Me, I already know it. It’s you with all your book that needs to hear it.’
I closed my mouth and read with my eyes only.
There was a little city, and few men within it; and there came a great king against it, and besieged it, and built great bulwarks against it: Now there was found in it a poor wise man, and he by his wisdom delivered the city; yet no man remembered that same poor man. Then said I, Wisdom is better than strength: nevertheless the poor man’s wisdom is despised, and his words are not heard.
Unimpressed, I finished at verse sixteen. Was it not Shakespeare who said that even the devil can cite scripture for his own purpose?
‘People like you can go to school and finish your brains on book, but it’s still people like us who have the money that feed your families.’
He laughed. His laughter was beginning to gnaw at my nerves.
‘Uncle Boniface, please. My father would never approve.’
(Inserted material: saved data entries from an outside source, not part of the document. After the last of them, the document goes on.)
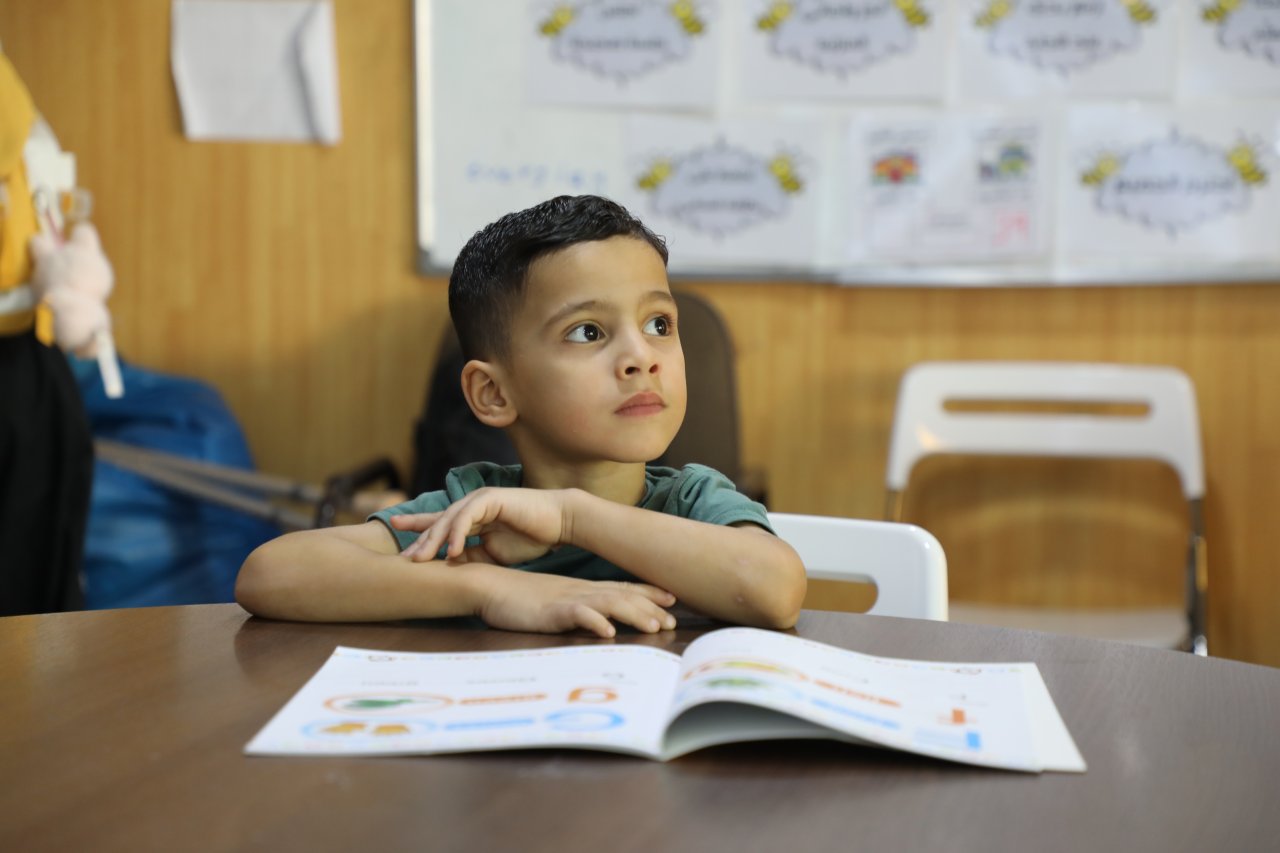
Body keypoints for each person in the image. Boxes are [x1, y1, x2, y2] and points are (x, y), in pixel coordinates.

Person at [235, 195, 806, 637]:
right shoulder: (473, 517)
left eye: (660, 324)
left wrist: (570, 519)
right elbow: (268, 575)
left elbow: (775, 591)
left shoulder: (693, 503)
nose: (641, 358)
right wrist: (486, 588)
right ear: (493, 393)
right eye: (588, 332)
‘Kings, we’re talking about money,’ he said with irritation. ‘Let’s leave poor men out of this conversation.’
With that, Uncle Boniface had exceeded the speed limit in his derogatory comments. He had no right to talk about my father in that manner.
‘Uncle Boniface, my father might be poor,’ I said with rising anger, ‘but at least he will always be remembered for his honesty.’
‘Is honesty an achievement? Personality is one thing, achievement is another thing altogether. So what has your father achieved? How much money is he leaving for you when he dies? Or is it his textbooks that you’ll collect and pass on to your own children?’
I sat staring at this braggart in disbelief. My father once said that people who did not go to school were perpetually angry with those who did. This man was a barrel of bile. An authentic devil in disguise. I decided to leave before a thunderbolt would come and strike the building. I rose and tossed the Bible on the executive desk.
‘Uncle Boniface, I’m sorry but if you’ve finished, I’m going.’
He laughed gently, like an apostle who was under persecution by people who understood very little about his life-transforming message.
‘Take your time. Don’t be like the grass cutter who likes eating palm nuts but doesn’t like climbing palm trees. I might be a very rich man, but from time to time, I can also exercise patience.’
I stomped out of the room and slammed the door behind me. I rushed downstairs and into the bedroom where Charity was still chomping on the chocolate biscuits. She had polished off the ice cream.
‘Let’s go!’ I ordered.
Charity opened her eyes like an astonished kitten. Then she must have seen the urgency in my face because she stood up hurriedly, still clutching the remaining biscuits. The other two girls did not remove their eyes from the MTV screen. I grabbed Charity’s arm and fled.
Seventeen
At last, the doctor decided that my father could go home. He said that his condition was stable, that he would regain the use of his muscles and speech gradually, even though it might take as long as two years for him to fully recover. Since we could not afford additional physiotherapy, the hospital educated us on the sort of exercises he could do at home. They also advised us to get him a walking stick.